SAT Upholds Sebi Order Directing Sahara To Refund Investors Rs 14,106 Crore Raised Via OFCDs

SAT Upholds Sebi Order Directing Sahara To Refund Investors Rs 14,106 Crore Raised Via OFCDs

SAT has upheld the 2018 order of Sebi which directed Sahara India Commercial Corporation to refund about Rs 14,106 crore to investors. The amount was raised through OFCDs from nearly 1.98 crore investors. The appellate tribunal’s order said that the fundraising constituted a public issue which was in violation of securities laws

FPJ Web DeskUpdated: Tuesday, March 10, 2026, 05:52 PM IST
article-image

The Securities Appellate Tribunal (SAT) has upheld the 2018 order of Sebi (Securities and Exchange Board of India) which directed Sahara India Commercial Corporation (SICCL) and its directors to refund about Rs 14,106 crore to investors.

The amount was raised through optionally fully convertible debentures (OFCDs) from nearly 1.98 crore investors.

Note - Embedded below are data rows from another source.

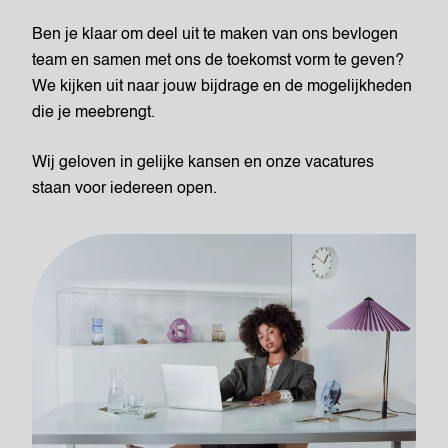
Ben je klaar om deel uit te maken van ons bevlogen
team en samen met ons de toekomst vorm te geven?
We kijken uit naar jouw bijdrage en de mogelijkheden
die je meebrengt.
Wij geloven in gelijke kansen en onze vacatures
staan voor iedereen open.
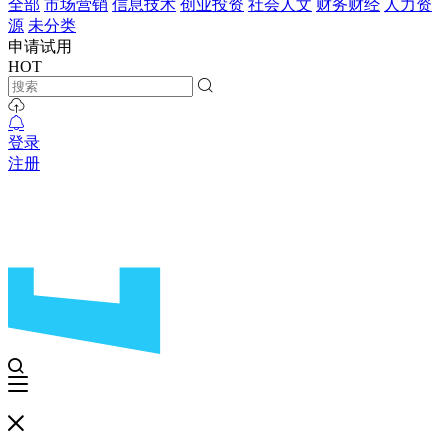
全部
市场营销
信息技术
创业投资
社会人文
财务财经
人力资
源
未分类
申请试用
HOT
登录
注册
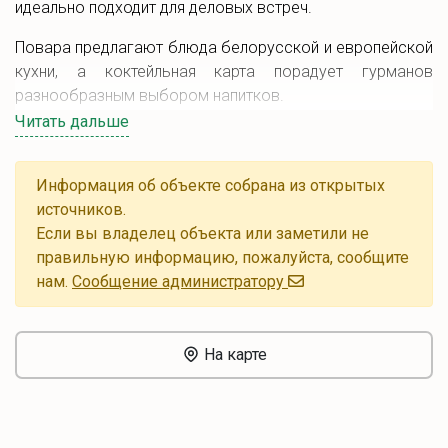
идеально подходит для деловых встреч.
Повара предлагают блюда белорусской и европейской
кухни, а коктейльная карта порадует гурманов
разнообразным выбором напитков.
Читать дальше
Информация об объекте собрана из открытых
источников.
Если вы владелец объекта или заметили не
правильную информацию, пожалуйста, сообщите
нам.
Cообщение администратору
На карте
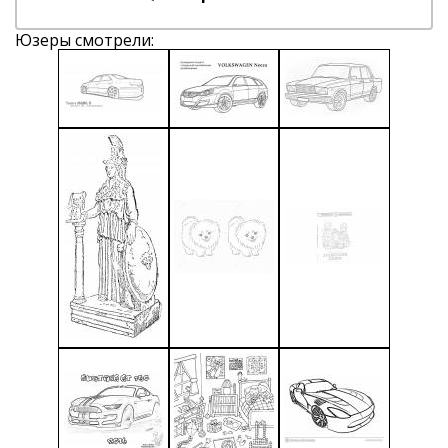
Юзеры смотрели:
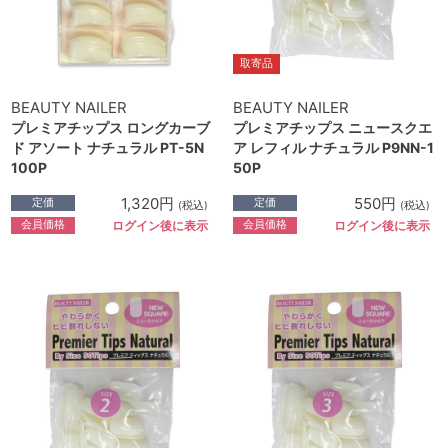
取寄品
BEAUTY NAILER
BEAUTY NAILER
プレミアチップス ロングカーブ
プレミアチップス ニュースクエ
ド アソート ナチュラル PT-5N
ア レフィル ナチュラル P9NN-1
100P
50P
1,320円
550円
定価
定価
(税込)
(税込)
会員価格
会員価格
ログイン後に表示
ログイン後に表示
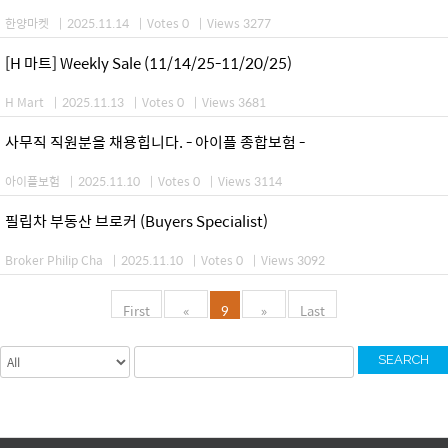
한양마켓
|
2025.11.14
|
Votes 0
|
Views 3277
[H 마트] Weekly Sale (11/14/25-11/20/25)
H Mart
|
2025.11.13
|
Votes 0
|
Views 3681
사무직 직원분을 채용힙니다. - 아이플 종합보험 -
아이플보험
|
2025.11.10
|
Votes 0
|
Views 3114
필립차 부동산 브로커 (Buyers Specialist)
Broker Philip Cha
|
2025.11.10
|
Votes 0
|
Views 3092
First
«
9
»
Last
SEARCH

The Appellate Tribunal’s order said that the fundraising constituted a public issue which was in violation of securities laws.

The tribunal dismissed appeals filed against the Sebi order by the company and its directors. The Sebi order had also asked the company to disclose details of its inventory and debarred certain officials from accessing the securities market.

The three-member SAT bench on Monday ruled that the OFCDs issued by SICCL between 1998 and 2008 constituted a public offer. This brought them within Sebi’s regulatory jurisdiction.

The company had claimed that the amount raised should be treated as a private placement. However, the tribunal said that such a large-scale mobilisation of funds from millions of investors could not be treated as a private placement.

It said that as per the amendments to the Companies Act in 2000, any offer made to 50 or more persons would be deemed a public issue. Hence, the company’s fundraise was required to comply with listing and disclosure norms applicable to public offerings.

The tribunal said that the company did not seek permission from stock exchanges. Neither did it obtain necessary regulatory approvals from Sebi. Hence, the securities markets regulator had the jurisdiction to regulate the issue and take enforcement action.

While the company claimed that most of the investors’ money had already been returned, the tribunal noted that it could not provide credible evidence of the same.

The company had submitted a chartered accountant’s certificate as proof of refunds, which the SAT found insufficient.

The tribunal also rejected the company’s claims that it suffered from Sebi’s delayed action. It said that the time taken was reasonable considering the large number of investors involved in the fundraise.